■ Task directions
Without its pictures, the listing below is to be transcribed exactly.

■ Stored data
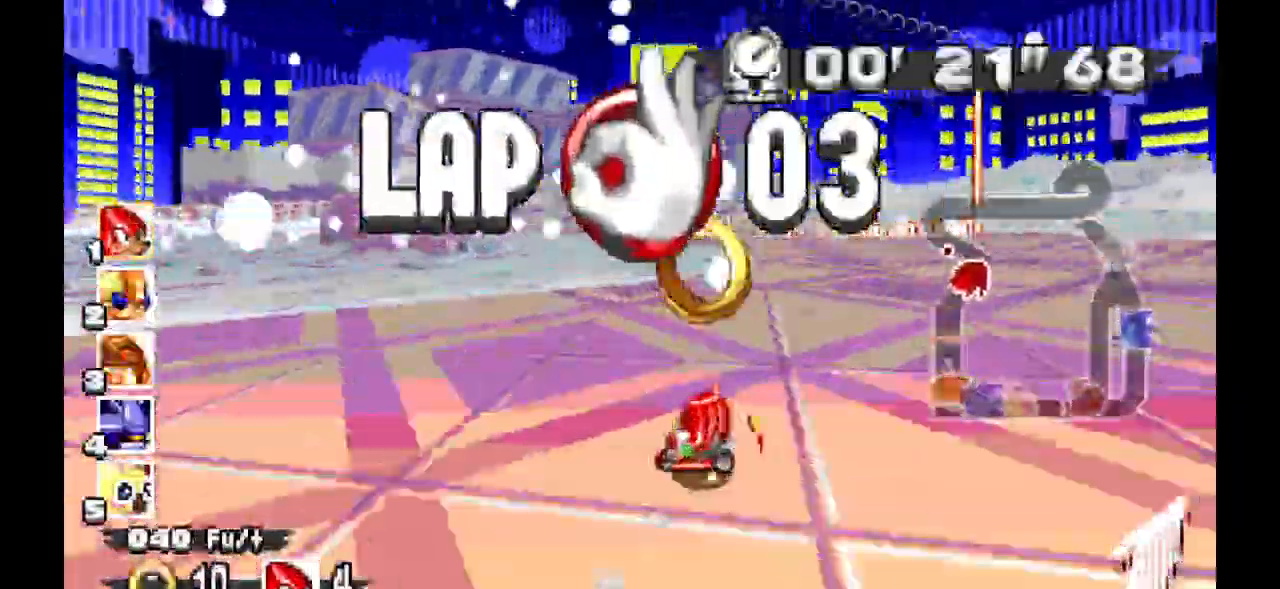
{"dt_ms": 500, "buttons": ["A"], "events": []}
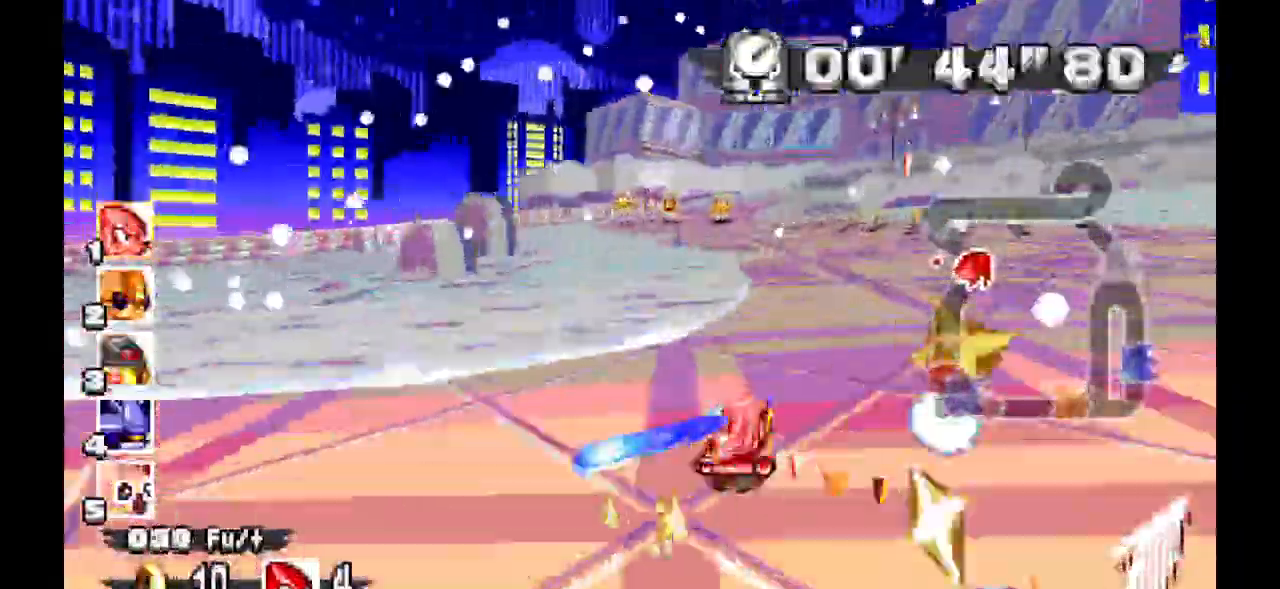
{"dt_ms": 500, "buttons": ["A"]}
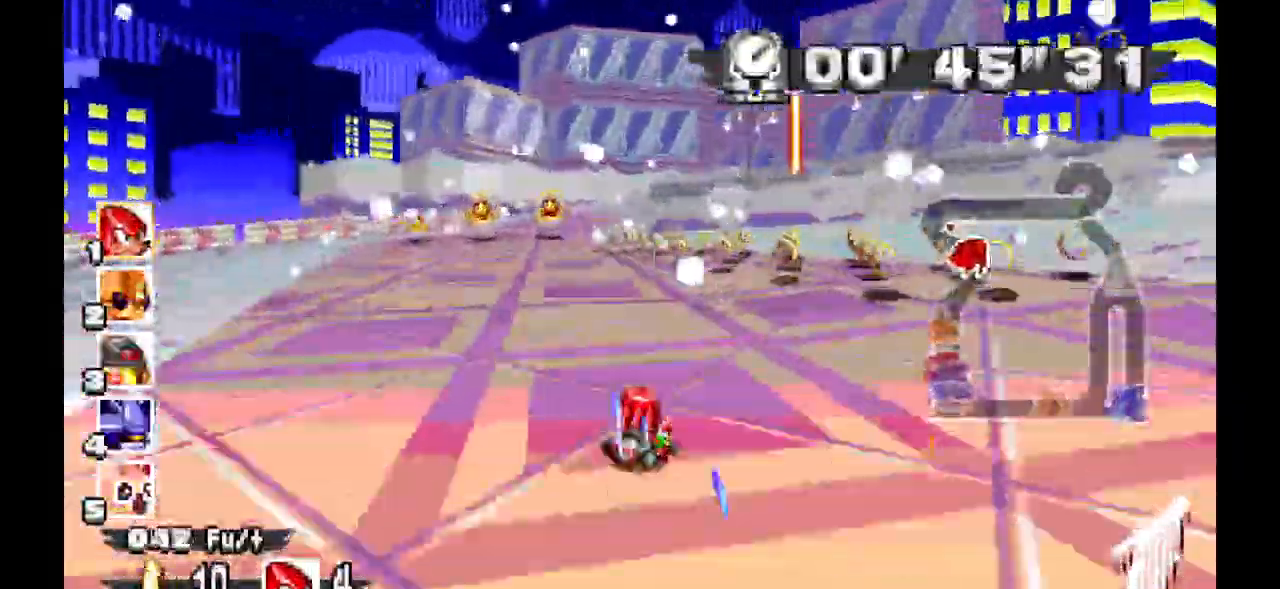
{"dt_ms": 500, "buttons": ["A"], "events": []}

■ Result
{"dt_ms": 500, "buttons": ["A"], "events": []}
{"dt_ms": 500, "buttons": ["A"]}
{"dt_ms": 500, "buttons": ["A"], "events": []}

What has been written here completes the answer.